Another study shows that glyphosate-based herbicide formulations, such as Roundup, are far more toxic than the isolated "active ingredient" glyphosate
An important study in rats compared the toxicity to the kidneys of the herbicide formulation Roundup with that of its active ingredient glyphosate. The study found that Roundup caused kidney toxicity, whereas glyphosate alone did not.
The study is one of several showing that the complete glyphosate herbicide formulations, which contain additives called adjuvants, are more toxic than glyphosate alone.

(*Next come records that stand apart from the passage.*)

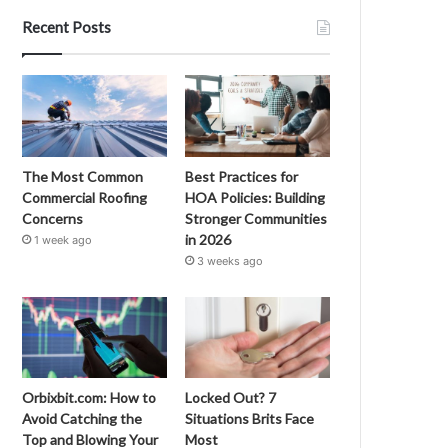
Recent Posts
The Most Common
Best Practices for
Commercial Roofing
HOA Policies: Building
Concerns
Stronger Communities
in 2026
1 week ago
3 weeks ago
Orbixbit.com: How to
Locked Out? 7
Avoid Catching the
Situations Brits Face
Top and Blowing Your
Most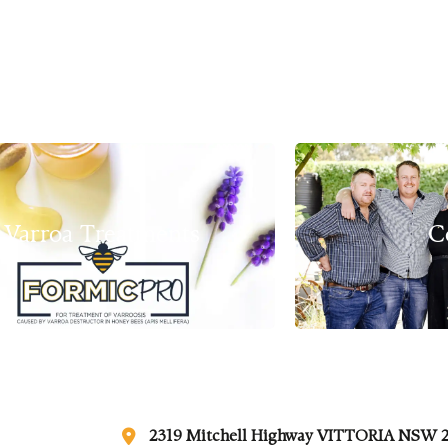
Varroa Treatments
C
2319 Mitchell Highway VITTORIA NSW 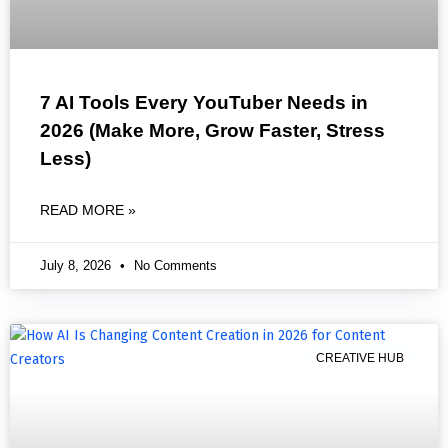
7 AI Tools Every YouTuber Needs in
2026 (Make More, Grow Faster, Stress
Less)
READ MORE »
July 8, 2026
No Comments
CREATIVE HUB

The problem is that regulatory approvals of glyphosate-based herbicides are based on long-term toxicity studies that are carried out with the active ingredient glyphosate alone and not with the formulations.
The authors of the study concluded, "The nephrotoxicity [kidney toxicity] observed cannot be due to the active ingredient in the Roundup formulation, as glyphosate alone has virtually no effect on the renal function of the exposed animals. Therefore, the general claim attributing nephrotoxicity of a glyphosate-based herbicide to its active ingredient should be discouraged."

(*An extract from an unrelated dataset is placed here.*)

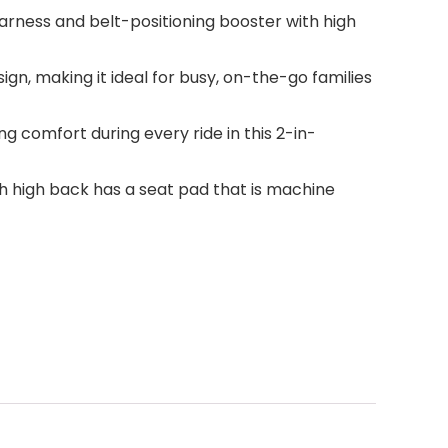
harness and belt-positioning booster with high
gn, making it ideal for busy, on-the-go families
 comfort during every ride in this 2-in-
h high back has a seat pad that is machine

This study shows that regulators are wrong to assess glyphosate alone for long-term toxicity and that the public cannot rely on the regulatory system as it stands to protect their health.

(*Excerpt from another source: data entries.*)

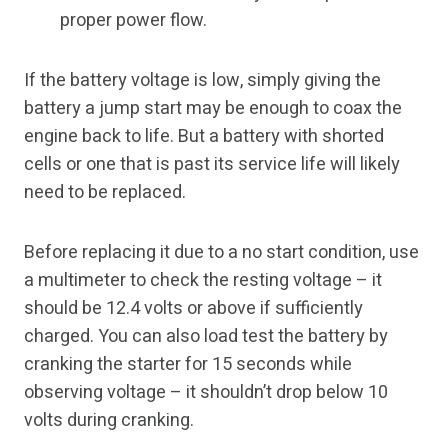
proper power flow.
If the battery voltage is low, simply giving the
battery a jump start may be enough to coax the
engine back to life. But a battery with shorted
cells or one that is past its service life will likely
need to be replaced.
Before replacing it due to a no start condition, use
a multimeter to check the resting voltage – it
should be 12.4 volts or above if sufficiently
charged. You can also load test the battery by
cranking the starter for 15 seconds while
observing voltage – it shouldn’t drop below 10
volts during cranking.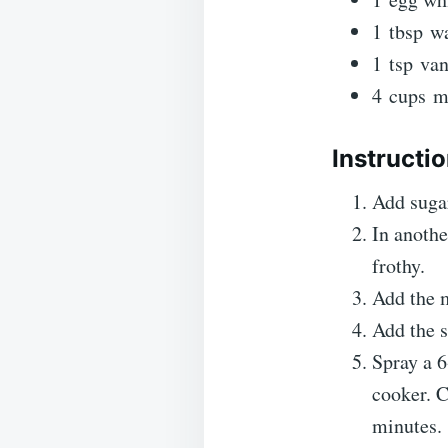
1
tbsp
wa
1
tsp
van
4
cups
m
Instructi
Add sugar
In anothe
frothy.
Add the m
Add the s
Spray a 6
cooker. C
minutes.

Comparative assessment on mechanism underlying renal toxicity of commercial formulation of Roundup herbicide and glyphosate alone in male albino rat
Gabriel A. Dedeke et al.
International Journal of Toxicology
First published June 11, 2018
There have been major concerns that the nephrotoxicity of commercial formulations of Roundup herbicide is due to the active ingredient glyphosate. We therefore investigated and compared the mechanisms underlining the nephrotoxicity of Roundup herbicide and glyphosate alone in rat. Fifty-six adult male rats randomized into 7 groups of 8 rats per group were exposed to Roundup formulation and glyphosate alone daily by gavage at 3.6, 50.4, and 248.4 mg/kg body weight (bw) of glyphosate concentrations for 12 weeks with distilled water administered to the control group. Kidney biomarker (serum urea and creatinine, plasma cystatin-C, and neutrophil gelatinase-associated lipocalin), oxidative stress indices in the kidney tissue, activities of kidney membrane-bound enzymes (Mg-adenosine triphosphatase [ATPase], Ca-ATPase, Na/K-ATPase, and total ATPase), and histopathological changes in the kidney were monitored. Glyphosate concentration in the kidney was quantified by high-performance liquid chromatography with ultraviolet detection. Significant (P < 0.05) alterations in the levels of the kidney biomarker, oxidative stress markers, and membrane-bound enzymes were observed in the rats exposed to Roundup compared to the rats exposed to glyphosate alone. Rats exposed to Roundup accumulated more glyphosate residue in their kidney tissue. Severe histopathological lesions were only seen in the kidneys of rats exposed to Roundup. The nephrotoxicity observed cannot be due to the active ingredient in the Roundup formulation, as glyphosate alone has virtually no effect on the renal function of the exposed animals. Therefore, the general claim attributing nephrotoxicity of a glyphosate-based herbicide to its active ingredient should be discouraged.